Marie Cahill (December 29, 1866 – August 23, 1933) was a Broadway stage actress and vocalist. Her parents were Irish immigrants Richard and Mary (née Groegen) Cahill. She had an older brother named Richard. Both her father and brother ran a brush making business.
Cahill began her career in the late 1880s first in her native Brooklyn and then on Broadway. In 1902 in the show Sally In Our Alley she introduced the song "Under The Bamboo Tree" which became her signature song and one of the most famous songs from the turn of the century. Also in 1902 in the musical The Wild Rose she premiered another hit song "Nancy Brown". In 1903 the popularity of "Nancy Brown" was expanded into its own musical for Cahill, and became her favorite role. She had a plump and jolly demeanor and in addition to being a singer she presented herself as a conversationalist in a style that at best anticipates the later Gracie Allen. Daniel Blum in Great Stars of the American Theatre c. 1952 relates that Cahill was a very proper woman who didn't tolerate naughty behavior or salaciousness. However, in contrast she could don a pair of tights in a musical and exude sex appeal. In appearance she resembled rival Della Fox.

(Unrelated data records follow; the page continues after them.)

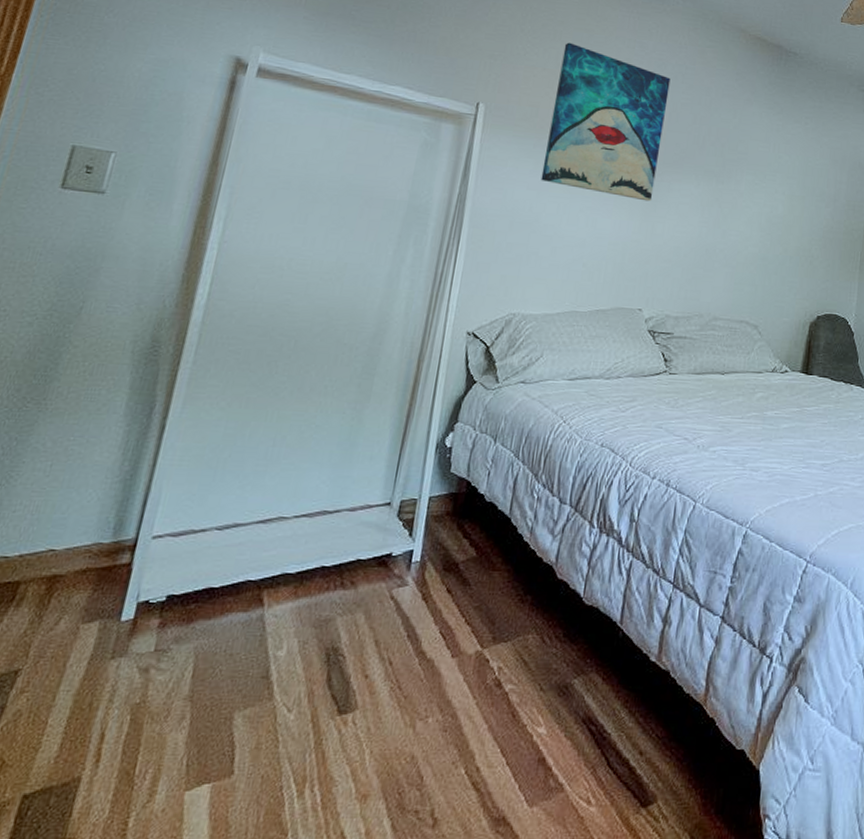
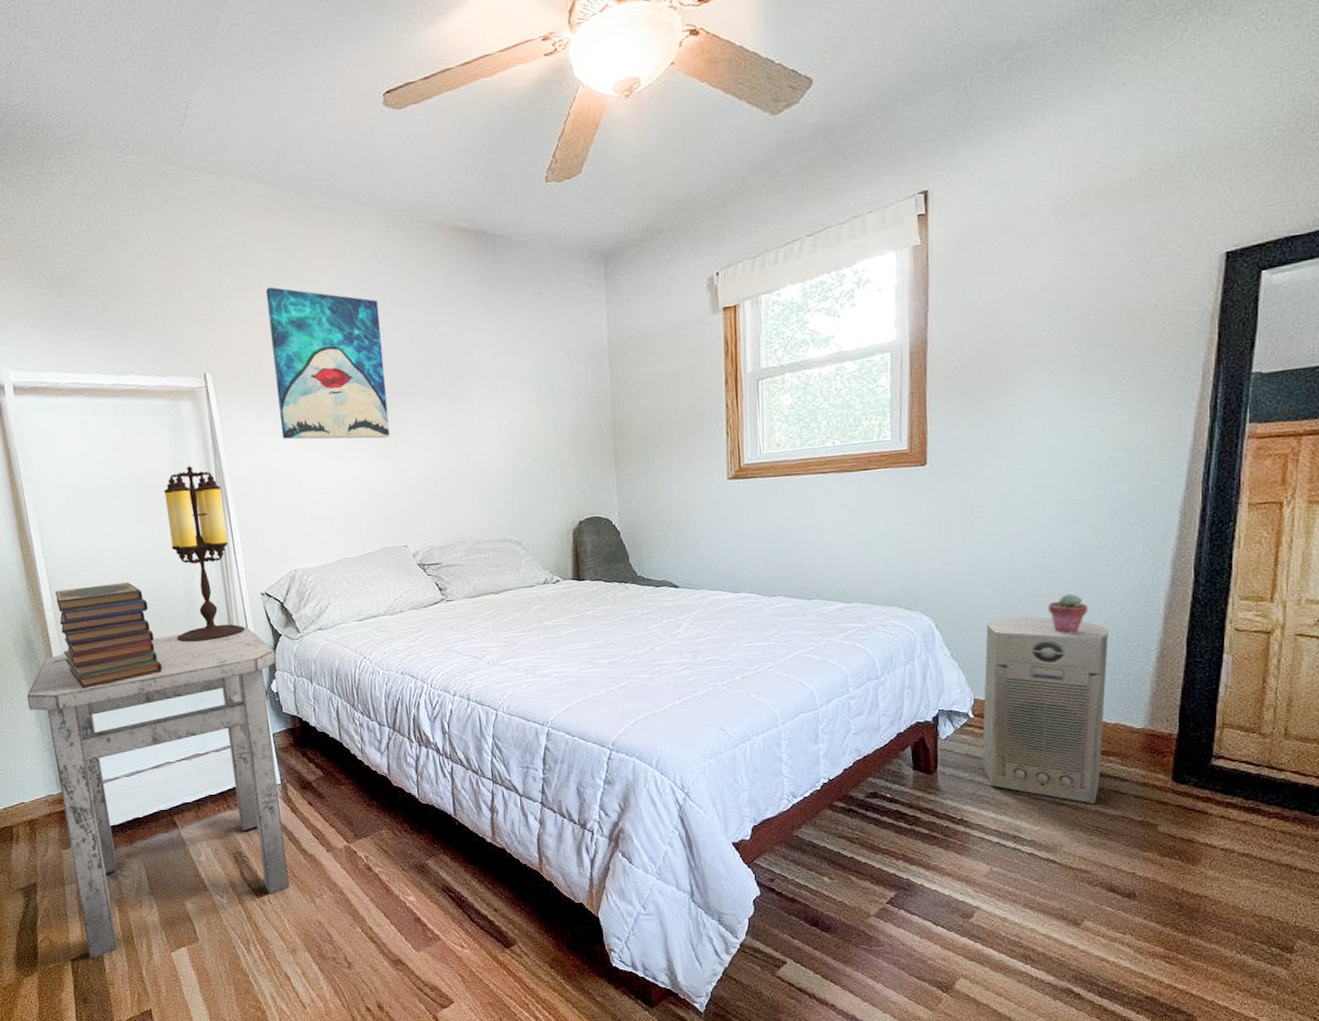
side table: none [54,362,463,796] -> present [26,627,289,959]
book stack: none [194,288,329,410] -> present [55,582,162,689]
table lamp: none [349,185,459,376] -> present [164,465,246,643]

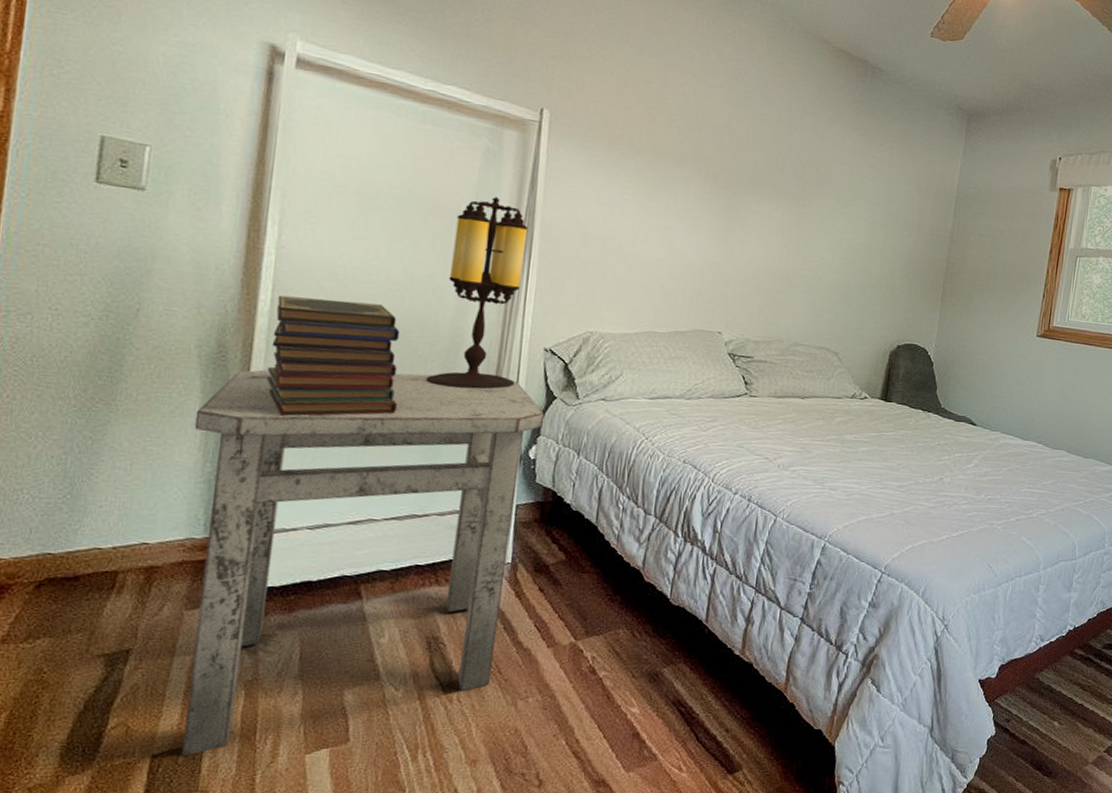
wall art: present [265,287,391,440] -> none [613,45,749,223]

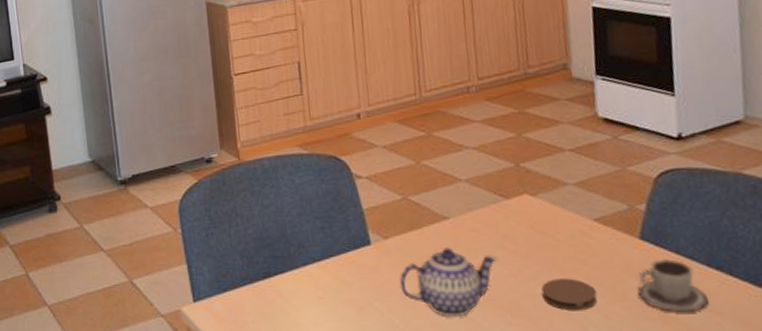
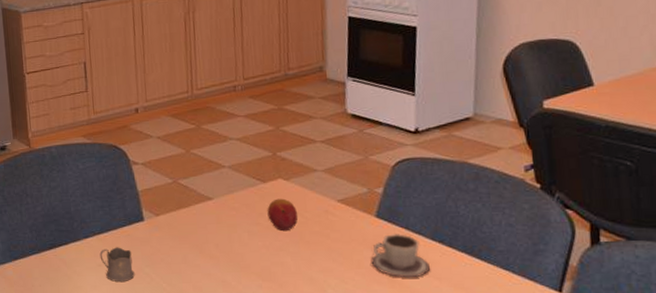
tea glass holder: none [321,276,362,319] -> present [99,247,135,283]
teapot: present [399,247,497,318] -> none [167,223,253,282]
fruit: none [512,217,549,257] -> present [267,198,298,232]
coaster: present [541,278,597,311] -> none [289,249,336,277]

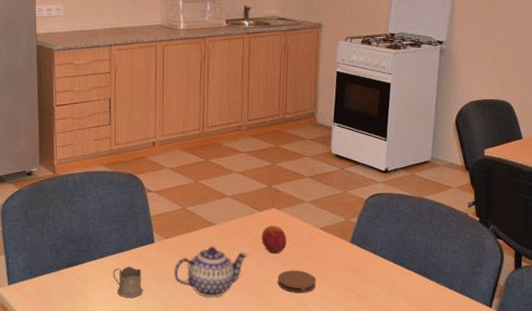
teapot: none [167,223,253,282] -> present [173,246,248,298]
coaster: none [289,249,336,277] -> present [278,270,316,294]
cup: present [371,234,430,278] -> none [344,257,391,295]

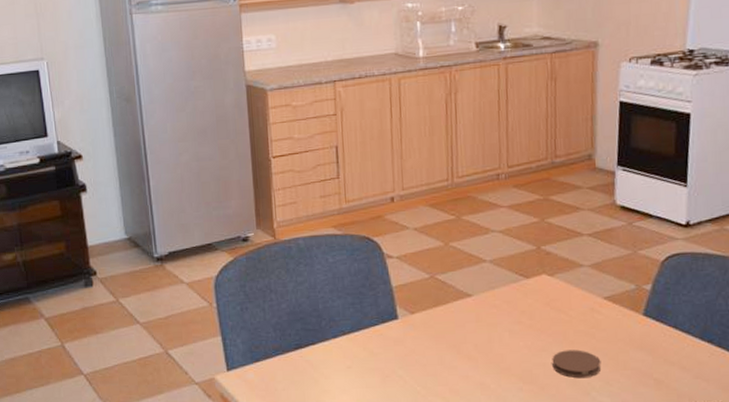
tea glass holder: present [113,266,143,298] -> none [349,347,387,386]
teapot: present [173,246,248,298] -> none [423,322,514,384]
fruit: present [261,225,286,254] -> none [530,295,562,331]

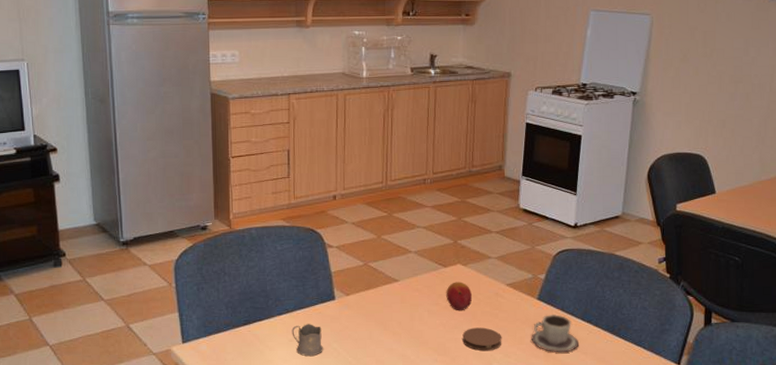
tea glass holder: none [349,347,387,386] -> present [292,324,323,357]
fruit: none [530,295,562,331] -> present [446,282,472,311]
cup: none [637,333,698,380] -> present [531,314,579,353]

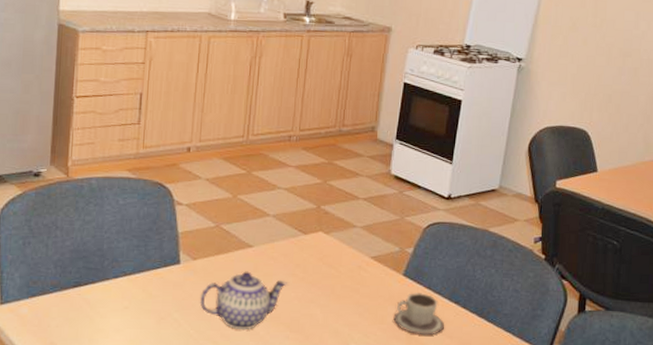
tea glass holder: present [292,324,323,357] -> none [128,289,162,327]
teapot: none [355,303,432,356] -> present [199,271,287,330]
fruit: present [446,282,472,311] -> none [304,251,332,284]
coaster: present [462,327,502,351] -> none [318,303,362,330]

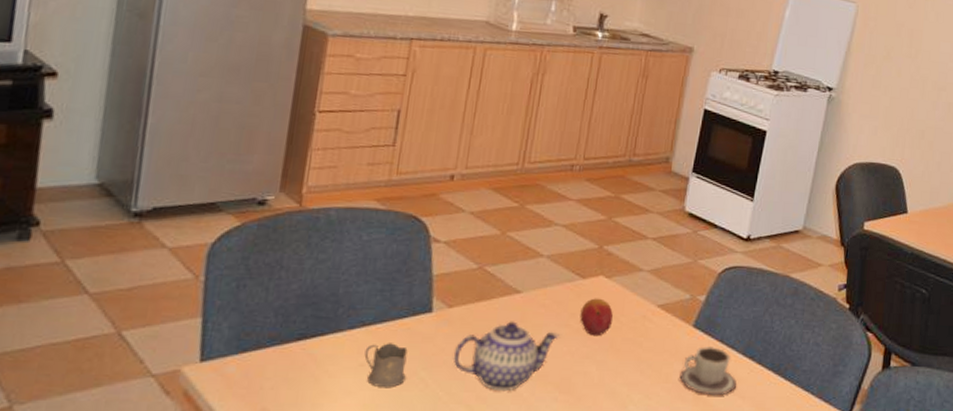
tea glass holder: none [128,289,162,327] -> present [364,343,408,388]
fruit: none [304,251,332,284] -> present [580,298,613,337]

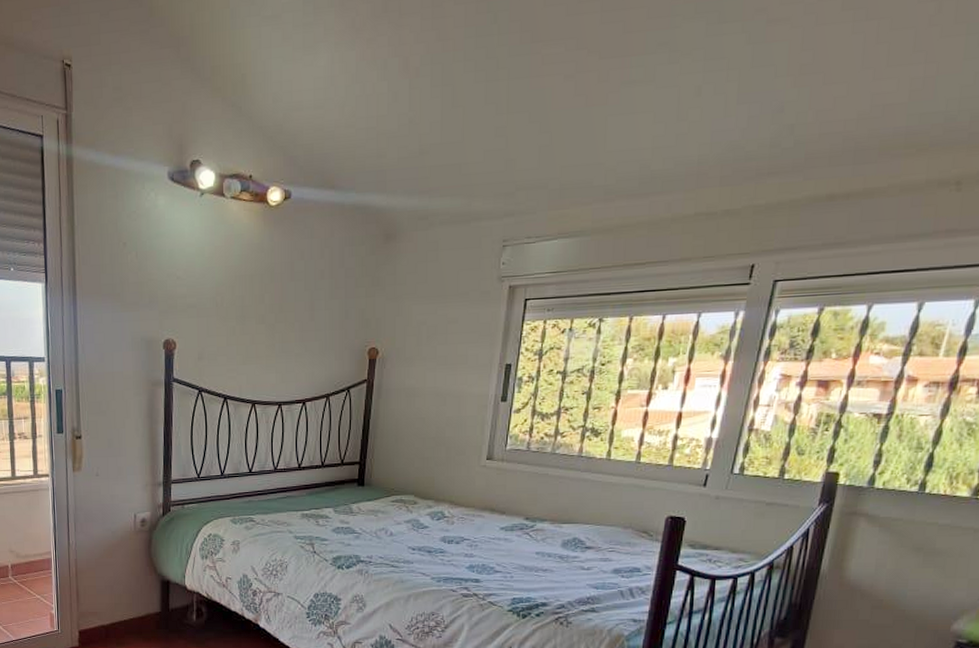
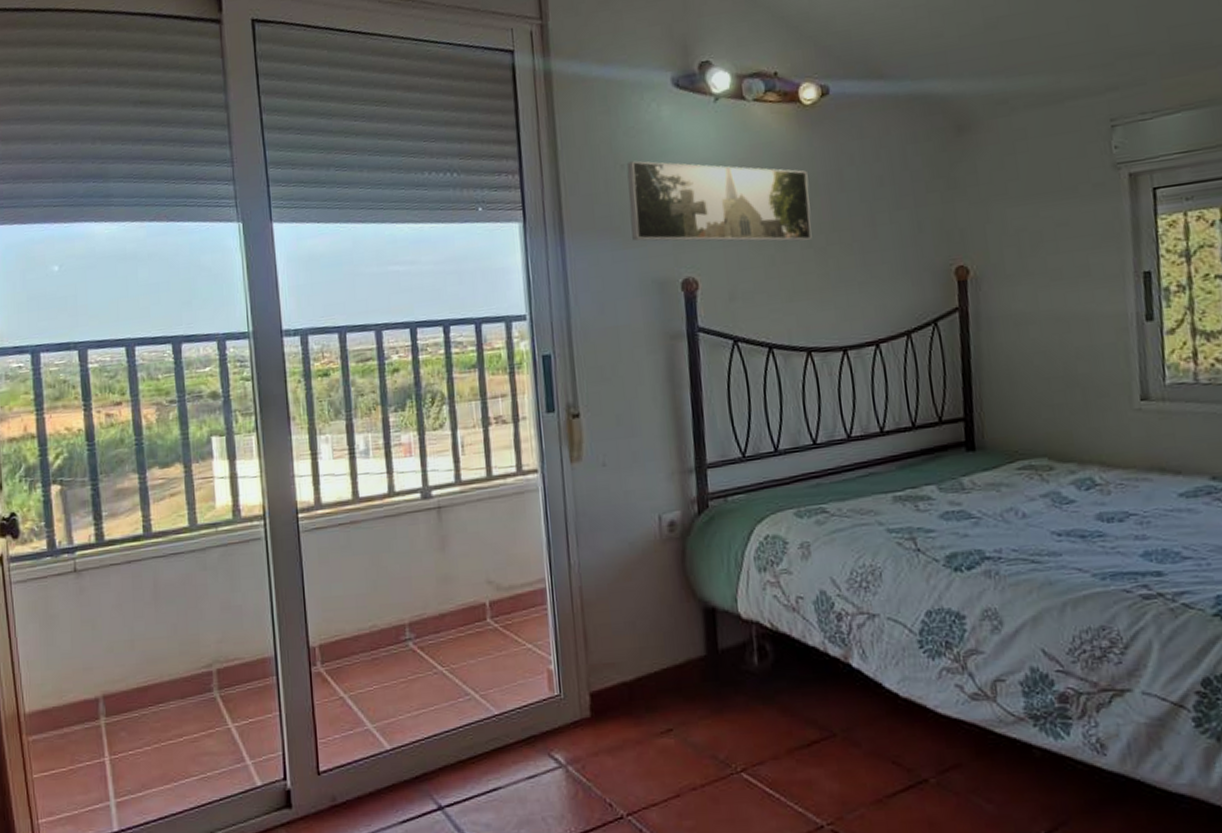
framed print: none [128,240,267,318] -> present [626,160,812,242]

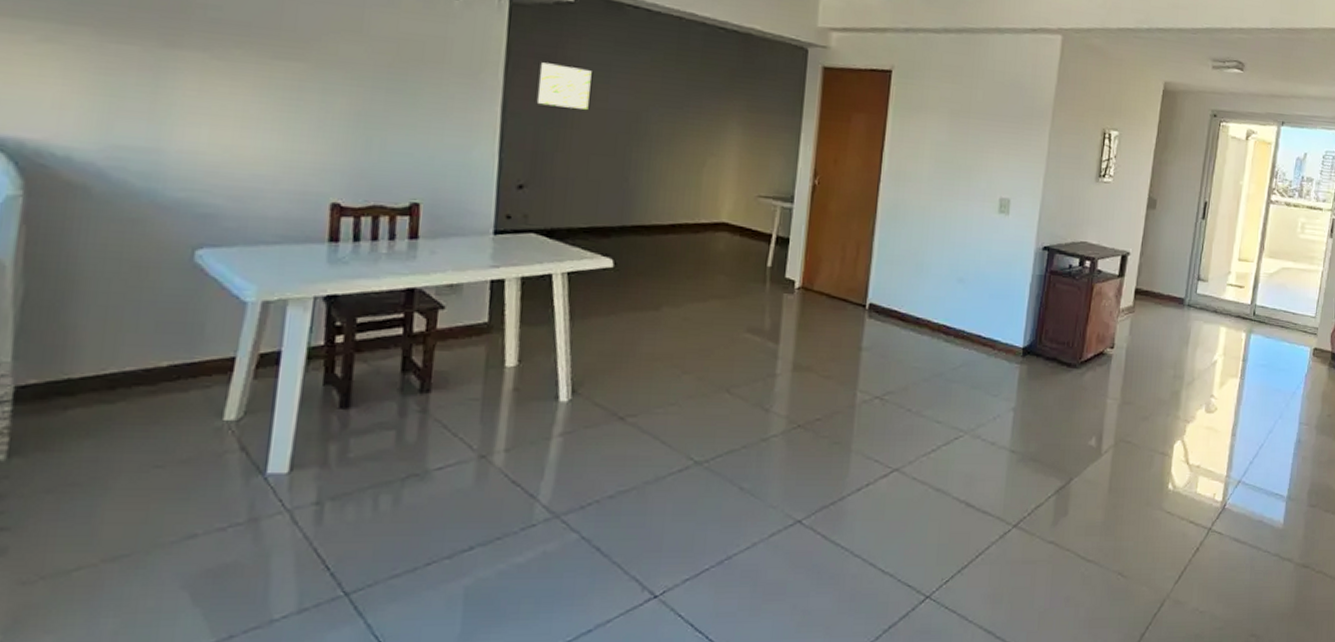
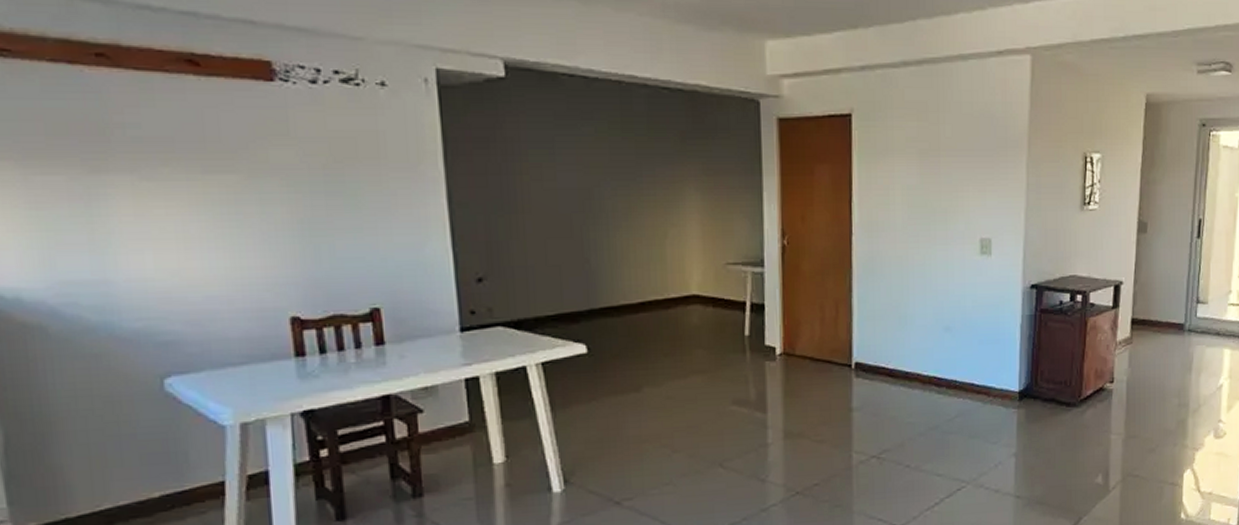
wall art: present [538,62,592,110] -> none [481,146,537,192]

Cahill recorded her voice and routines at several gramophone recording sessions in the years 1917 to 1924 all in the acoustical recording method. She also had recorded her signature song "Under The Bamboo Tree" in 1902. In 1915 Cahill appeared in her first silent film, Judy Forgot, based on her musical comedy of the same name performed on Broadway in 1911. In 1917 she appeared in three more silent films; Gladys' Day Dreams, When Betty Bets and Patsy's Partner before giving up on the medium.
Several of Cahill's voice recordings (monologues), made between 1916 and 1924, are on file at the Library of Congress' National Jukebox. They include "Washing baby" (1921), "The symphony concert" (1923) and "At the theatre" (1924). "At the theatre" takes the form of a telephone conversation with an unheard party in which Cahill, as "Mrs. Pinthrop," describes goings-on—including the appearance of Marie Cahill ("Irish, I guess... well, maybe she is Jewish")—at the Palace Theatre.
Cahill married Daniel V. Arthur on June 18, 1903, a union that lasted until she died on August 23, 1933. Daniel Arthur survived his wife by six years, dying on December 6, 1939.